Une génération perdue de la République se forme, s’aguerrit et grandit sur TikTok.
Le cas de Jawad Bendaoud, logeur de terroristes devenu une star des réseaux sociaux, est emblématique.
Le 13 novembre 2015, alors que la France est en train de subir l’un des plus violents attentats islamistes de son histoire, un homme accusé d’avoir hébergé les terroristes du Bataclan apparaît sur les chaînes de télévisions.
« On m’a dit d’héberger deux personnes pendant 3 jours et j’ai rendu service ». Jawad Bendaoud vient d’être arrêté et la séquence fait le tour du monde et devient virale. Ce délinquant notoire déjà condamné pour trafic de stupéfiants et violence ayant entraîné la mort était pourtant inconnu du renseignement antiterroriste.
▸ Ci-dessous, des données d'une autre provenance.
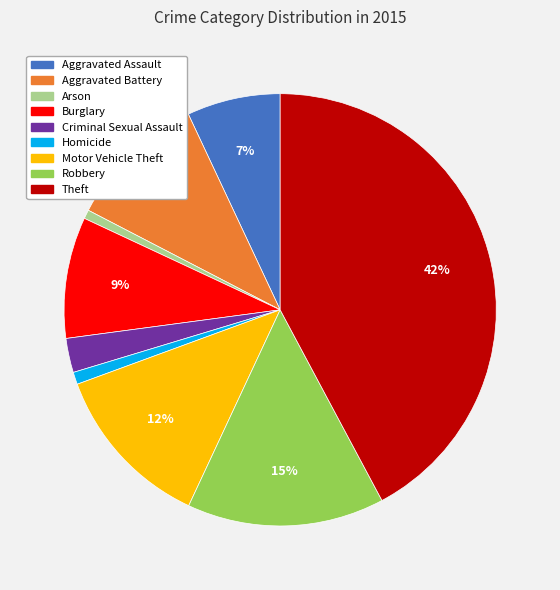

Is it true that Robbery is 6% of the pie?

False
Immédiatement mis en examen pour « recel de malfaiteurs terroristes », la ligne de défense du « logeur » ne bougera pas : il avait des doutes sur ceux qu’il logeait, imaginant qu’il s’agissait de voyous, mais pas de terroristes. À l’issue d’un long épisode judiciaire fait d’appels du parquet comme de l’accusé, de relaxe, de recours… Bendaoud a été condamné à 4 ans de prison et au versement de dommages et intérêts aux victimes et à leurs proches.
En mai 2022, l’homme désormais en liberté réfléchit à reprendre une vie professionnelle et à l’idée de se lancer sur les réseaux sociaux, de devenir influenceur. Il crée un compte Tiktok sur lequel il publie du contenu « humoristique », pour booster ses audiences. Ill rémunère d’autres créateurs de contenu notamment sur Snapchat qui, contre quelques centaines d’euros, acceptent de relayer ses vidéos en taguant le compte de celui qui se fait désormais nommer « le logeur ».
La machine lancée avec des abonnés et des spectateurs récurrents, il publie régulièrement des vidéos où il conte ses histoires, ses passages en prison, ses histoires d’amour. Il fait également des blagues… Le tout parsemé d’un ADN anti-police et de polices beaufs et vulgaires.
En complément de la rémunération générée par les vues de ses vidéos, Jawad se produit en live sur Tiktok avec des invités d’autres créateurs de contenus de la plateforme. Plusieurs fois par semaine, ils font un show composé de boutades et d’anecdotes et réalisent des mini-défis proposés par les viewers qui contre leurs réalisations font des dons allant généralement de 0,01€ à 10€.
En France, héberger des terroristes et en tirer une notoriété peut donc vous rapporter gros en vous lançant sur les réseaux sociaux. L’apologie du terrorisme est fort heureusement interdite sur les plateformes mais le contenu des complices des terroristes est autorisé.
Sur Tik Tok, le fait d’avoir logé des terroristes est donc un fait de gloire et peut booster votre audience et vos revenus.
C’est le drame des réseaux sociaux : les internautes, les jeunes, les salauds complices passifs et souvent anonymes des terroristes, des machos, des haineux, des complotistes forment cette zone grise qui mine la République à petit feu.